La célebre frase del escritor inglés Aldous Huxley, pronunciada originalmente en su ensayo de 1932, establece que la verdadera sabiduría reside en la gestión subjetiva de los eventos externos: «La experiencia no es lo que te sucede, sino lo que haces con lo que te sucede».
El pensamiento del autor de «Un mundo feliz» sugiere que el individuo no es un receptor pasivo de las circunstancias, sino un creador de significados. En el ámbito de la psicología cognitiva actual, se entiende que el impacto de una vivencia no depende del evento en sí, sino del procesamiento mental posterior.
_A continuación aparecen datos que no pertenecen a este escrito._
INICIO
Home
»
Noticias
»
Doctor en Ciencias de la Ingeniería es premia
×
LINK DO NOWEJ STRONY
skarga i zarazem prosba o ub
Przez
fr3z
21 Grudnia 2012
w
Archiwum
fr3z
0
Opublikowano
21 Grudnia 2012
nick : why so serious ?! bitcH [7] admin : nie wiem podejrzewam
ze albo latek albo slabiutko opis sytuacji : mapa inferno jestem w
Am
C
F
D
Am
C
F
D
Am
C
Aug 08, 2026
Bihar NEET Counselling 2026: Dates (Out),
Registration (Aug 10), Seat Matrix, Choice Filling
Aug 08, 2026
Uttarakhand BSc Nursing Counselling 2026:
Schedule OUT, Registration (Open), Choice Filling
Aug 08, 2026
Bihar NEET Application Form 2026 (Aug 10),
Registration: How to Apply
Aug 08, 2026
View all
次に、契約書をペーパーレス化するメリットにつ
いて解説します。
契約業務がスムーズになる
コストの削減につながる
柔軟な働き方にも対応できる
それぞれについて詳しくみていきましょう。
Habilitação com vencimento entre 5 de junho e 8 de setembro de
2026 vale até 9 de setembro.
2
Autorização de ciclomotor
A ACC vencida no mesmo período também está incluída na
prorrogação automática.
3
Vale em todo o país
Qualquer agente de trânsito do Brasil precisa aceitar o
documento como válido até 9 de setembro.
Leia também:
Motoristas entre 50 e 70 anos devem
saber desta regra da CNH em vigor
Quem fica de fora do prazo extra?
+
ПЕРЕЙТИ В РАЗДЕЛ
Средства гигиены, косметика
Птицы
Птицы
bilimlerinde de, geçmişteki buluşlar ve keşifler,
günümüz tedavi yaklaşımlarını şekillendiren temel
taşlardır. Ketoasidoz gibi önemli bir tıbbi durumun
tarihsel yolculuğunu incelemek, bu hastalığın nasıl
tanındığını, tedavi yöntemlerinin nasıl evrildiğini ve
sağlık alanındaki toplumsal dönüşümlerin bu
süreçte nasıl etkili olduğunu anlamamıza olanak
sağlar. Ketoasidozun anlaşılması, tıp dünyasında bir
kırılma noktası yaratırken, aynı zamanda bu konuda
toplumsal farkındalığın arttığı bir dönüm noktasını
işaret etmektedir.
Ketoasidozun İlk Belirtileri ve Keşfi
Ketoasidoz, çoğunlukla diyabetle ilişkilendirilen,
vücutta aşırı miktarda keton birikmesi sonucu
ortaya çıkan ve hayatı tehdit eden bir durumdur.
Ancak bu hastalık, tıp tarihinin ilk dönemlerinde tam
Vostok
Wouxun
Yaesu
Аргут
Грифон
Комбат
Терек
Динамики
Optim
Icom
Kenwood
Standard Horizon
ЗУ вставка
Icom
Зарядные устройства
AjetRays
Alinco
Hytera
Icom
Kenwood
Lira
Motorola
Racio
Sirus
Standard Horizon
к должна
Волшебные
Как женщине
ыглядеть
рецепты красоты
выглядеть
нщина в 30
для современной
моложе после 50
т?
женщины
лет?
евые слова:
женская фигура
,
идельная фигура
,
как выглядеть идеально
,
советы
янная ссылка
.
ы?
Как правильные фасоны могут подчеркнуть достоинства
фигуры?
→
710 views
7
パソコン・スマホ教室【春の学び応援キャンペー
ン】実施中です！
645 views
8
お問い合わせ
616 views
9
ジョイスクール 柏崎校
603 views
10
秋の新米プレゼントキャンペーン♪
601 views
Esta perspectiva permite que dos personas enfrentadas a una misma dificultad puedan obtener resultados vitales opuestos. La distinción entre suceso y experiencia resulta fundamental para comprender la resiliencia. Mientras que el suceso es un hecho objetivo y a menudo inevitable, la experiencia es el producto decantado de la reflexión y la acción.

Huxley consideraba que la capacidad de ver lo significativo en los accidentes de la existencia es un don que separa al hombre consciente de aquel que solo transita la vida sin aprendizaje.
La reestructuración cognitiva y el legado de Huxley
La ciencia contemporánea apoya esta visión mediante herramientas como la reestructuración cognitiva. Esta técnica busca identificar y cuestionar patrones de pensamiento distorsionados para transformar el malestar en una oportunidad de crecimiento personal.
Al modificar la narrativa interna sobre un fracaso o una pérdida, el sujeto deja de ser una víctima de su biografía para convertirse en el protagonista de su futuro. El proceso de resignificación permite otorgar un nuevo sentido a los traumas del pasado. No se trata de negar la realidad del dolor, sino de integrarlo en un esquema de pensamiento más funcional.
Huxley sostenía que el ser humano debe actuar como un «poeta», término que en su raíz etimológica significa creador. Esta capacidad creativa aplicada a la propia existencia es lo que finalmente construye la identidad y el carácter.

Expertos en bienestar emocional señalan que el sesgo de negatividad es una herencia evolutiva que suele nublar el juicio. Sin embargo, la premisa de Huxley invita a desafiar esa tendencia natural. Al enfocarse en la respuesta y no en el estímulo, se logra una autonomía psicológica que blinda al individuo frente a la incertidumbre.
La experiencia se convierte así en una herramienta de poder personal y no en una carga emocional pesada. Finalmente, la integración de esta filosofía en la vida cotidiana requiere un esfuerzo consciente de observación. La atención a los momentos oportunos y la coordinación de las propias emociones son los pilares de este aprendizaje.
Quien logra dominar lo que hace con lo que le sucede, alcanza un estado de libertad interna que ningún evento externo puede arrebatarle, validando la vigencia absoluta del pensamiento de Huxley.
Claves del aprendizaje emocional y la resiliencia
- Diferencia entre temperamento innato y carácter construido mediante la voluntad.
- Importancia de evitar el sesgo de negatividad en la toma de decisiones diarias.
- El papel de la intuición para detectar oportunidades en situaciones de crisis.
- Uso de la introspección como método para depurar las vivencias negativas.